Statistics
art and science of collecting, analyzing, presenting, and interpreting data
data
facts and figures collected, analyzed, and summarized for presentation and interpretation
Data set
all the data collected in particular study
elements
entities on which data are collected
variable
characteristics of interest for the elements
observation
set of measurements obtained for a particular element
nominal scale
scale of measurement for a variable when the data are labels or names used to identify an attribute of an element. Nominal data may be non numeric or numeric.
Ordinal scale
scale of measurement for a variable if the data exhibit the properties of nominal data and the order or rank of the data is meaningful. ordinal data may be non numeric or numeric
interval scale
scale of measurement for a variable if the data demonstrate the properties of ordinal data and the interval between values is expressed in terms of a fixed unit of measure.
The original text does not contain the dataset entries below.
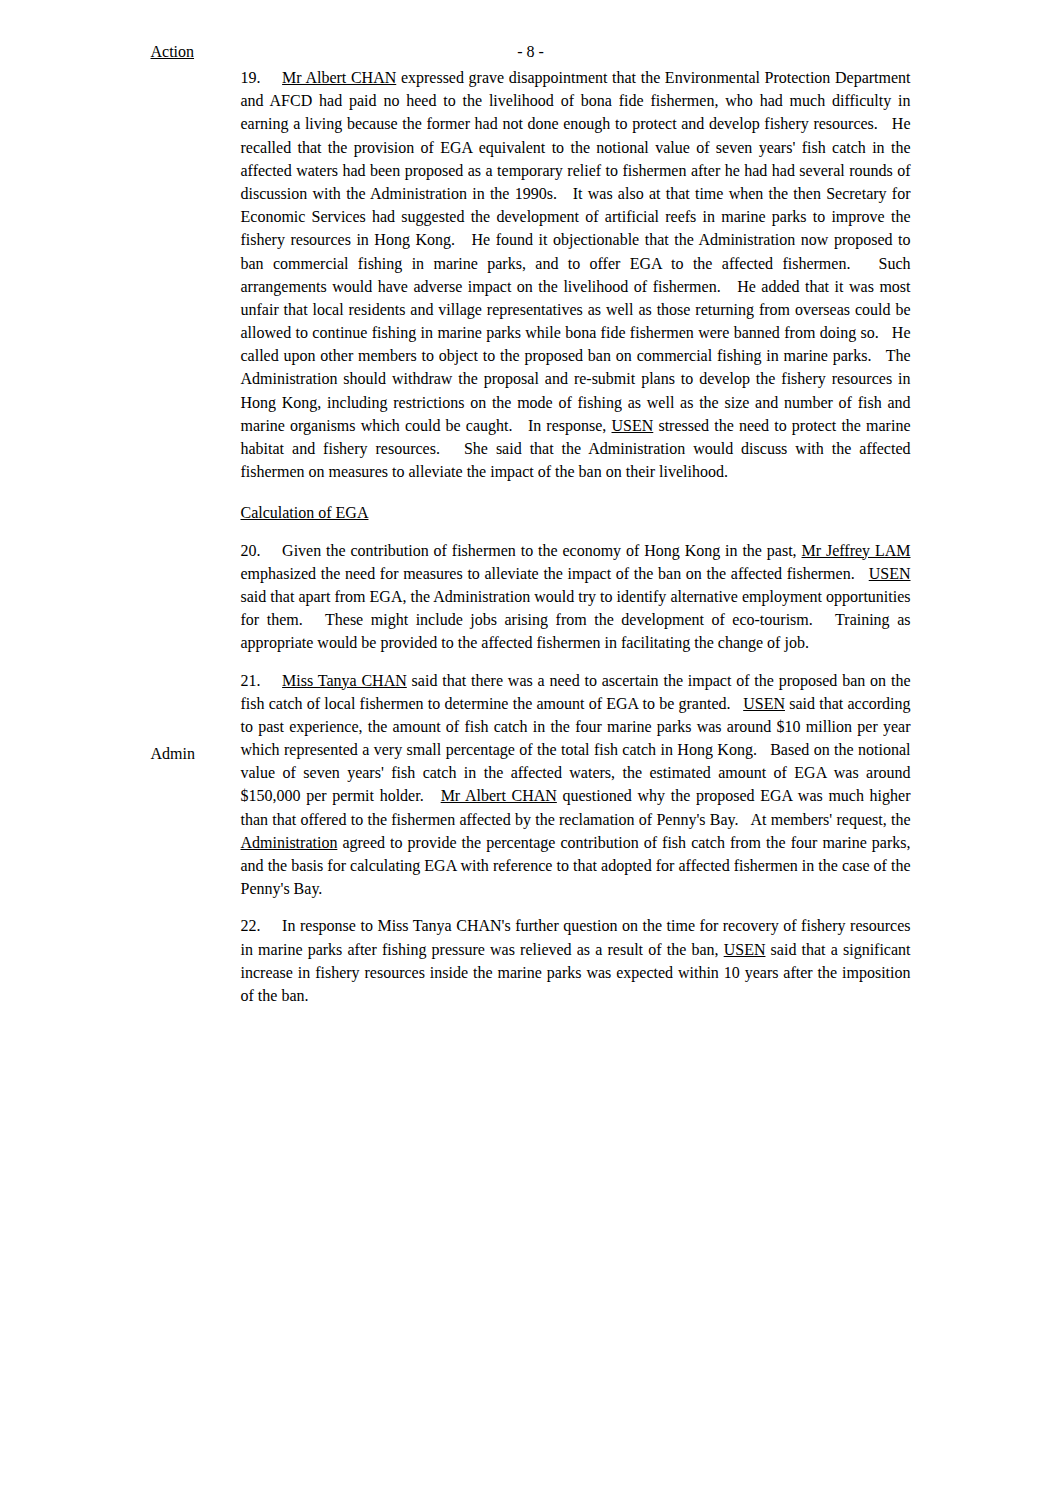Action
- 8 -
19. Mr Albert CHAN expressed grave disappointment that the Environmental Protection Department and AFCD had paid no heed to the livelihood of bona fide fishermen, who had much difficulty in earning a living because the former had not done enough to protect and develop fishery resources. He recalled that the provision of EGA equivalent to the notional value of seven years' fish catch in the affected waters had been proposed as a temporary relief to fishermen after he had had several rounds of discussion with the Administration in the 1990s. It was also at that time when the then Secretary for Economic Services had suggested the development of artificial reefs in marine parks to improve the fishery resources in Hong Kong. He found it objectionable that the Administration now proposed to ban commercial fishing in marine parks, and to offer EGA to the affected fishermen. Such arrangements would have adverse impact on the livelihood of fishermen. He added that it was most unfair that local residents and village representatives as well as those returning from overseas could be allowed to continue fishing in marine parks while bona fide fishermen were banned from doing so. He called upon other members to object to the proposed ban on commercial fishing in marine parks. The Administration should withdraw the proposal and re-submit plans to develop the fishery resources in Hong Kong, including restrictions on the mode of fishing as well as the size and number of fish and marine organisms which could be caught. In response, USEN stressed the need to protect the marine habitat and fishery resources. She said that the Administration would discuss with the affected fishermen on measures to alleviate the impact of the ban on their livelihood.
Calculation of EGA
20. Given the contribution of fishermen to the economy of Hong Kong in the past, Mr Jeffrey LAM emphasized the need for measures to alleviate the impact of the ban on the affected fishermen. USEN said that apart from EGA, the Administration would try to identify alternative employment opportunities for them. These might include jobs arising from the development of eco-tourism. Training as appropriate would be provided to the affected fishermen in facilitating the change of job.
Admin 21. Miss Tanya CHAN said that there was a need to ascertain the impact of the proposed ban on the fish catch of local fishermen to determine the amount of EGA to be granted. USEN said that according to past experience, the amount of fish catch in the four marine parks was around $10 million per year which represented a very small percentage of the total fish catch in Hong Kong. Based on the notional value of seven years' fish catch in the affected waters, the estimated amount of EGA was around $150,000 per permit holder. Mr Albert CHAN questioned why the proposed EGA was much higher than that offered to the fishermen affected by the reclamation of Penny's Bay. At members' request, the Administration agreed to provide the percentage contribution of fish catch from the four marine parks, and the basis for calculating EGA with reference to that adopted for affected fishermen in the case of the Penny's Bay.
22. In response to Miss Tanya CHAN's further question on the time for recovery of fishery resources in marine parks after fishing pressure was relieved as a result of the ban, USEN said that a significant increase in fishery resources inside the marine parks was expected within 10 years after the imposition of the ban.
Interval data are always numeric.
ratio scale
scale of measurement for a variable if the data demonstrate all the properties of interval data and the ratio of two values is meaningful. Ratio data are always numeric.
Categorical data
labels or names used to identify an attribute of each element. Categorical data us either the nominal or ordinal scale of measurement and may be non numeric or numeric
Quantitative data
numeric values that indicate how much or how many of something. Obtained using either interval or ratio sale of measurement
categorical variable
variable with categorical data
quantitative variable
variable with quantitative data
cross-sectional data
data collected at the same or approximately the same point in time
Time series data
data collected over several time periods
descriptive statistics
tabular, graphical, and numerical summaries of data
population
set of all element of interest in a particular study
sample
subset of the population
census
survey to collect data on the entire population
sample survey
survey to collect data on a sample
statistical inference
process of using data obtained from a sample to make estimates or test hypotheses about the characteristics of a population
data mining
process of using procedures from statistics and computer science to extract useful information from extremely large databases
frequency distribution
tabular summary of data showing the number of data values in each of several non overlapping classes
relative frequency distribution
tabular summary of data showing the fraction or proportion of data values in each of several non overlapping classes
percent frequency distribution
tabular summary of data showing the percentage of data values in each of several non overlapping classes
bar chart
graphical device for depicting qualitative data that have been summarized in a frequency, relative frequency, or percent frequency distribution
pie chart
graphical device for presenting data summaries based on subdivision of a circle into sectors that correspond to the relative frequency for each class
class midpoint
value halfway between the lower and upper class limits
dot plot
graphical device that summarizes data by the number of dots above each data value on the horizontal axis
histogram
graphical presentation of a frequency distribution, relative frequency distribution, or percent frequency distribution of quantitative data constructed by placing the class intervals on the horizontal axis and the frequencies, relative frequencies, or per
cumulative frequency distribution
tabular summary of quantitative data showing the number of data values that are less than or equal to the upper class limit of each class
cumulative relative frequency distribution
tabular summary of quantitative data showing the fraction or proportion of data values that are less than or equal to the upper class limit of each class
cumulative percent frequency distribution
tabular summary of quantitative data showing the percent of data values that are less than or equal to the upper class limit of each class
ogive
graph of a cumulative distribution
exploratory data analysis
methods that use simple arithmetic and easy-to-draw graphs to summarize data quickly
stem-and-leaf display
exploratory data analysis technique that simultaneously rank orders quantitative data and provides insight about the shape of the distribution
crosstabulation
tabular summary of data for two variables. the classes for one variable are represented by the rows; the classes for the other variable are represented by the columns
simpson's paradox
conclusions drawn from two or more separate crosstabulations that can be reversed when the data are aggregated into a single crosstabulation
scatter diagram
graphical presentation of the relationship between two quantitative variables. One variable is shown on the horizontal axis and the other variable is shown on the vertical axis
trendline
line that provides an approximation of the relationship between two variables.
sample statistic
numerical value used as a summary measure for a sample
population parameter
numerical value used as a summary measure for a population
point estimator
sample statistic, such as x bar, s2, and s, when used to estimate the corresponding population parameter
mean
measure of central location computed by summing the data values and dividing by the number of observations
median
measure of central location provided by the value in the middle when the data are arranged in ascending order
mode
measure of location, defined as the value that occurs with greatest frequency
percentile
value such that at least p percent of the observations are less than or equal to this value and at least (100-p) percent of the observations are greater than or equal to this value.
quartiles
specific percentiles
range
the difference between the largest and smallest data values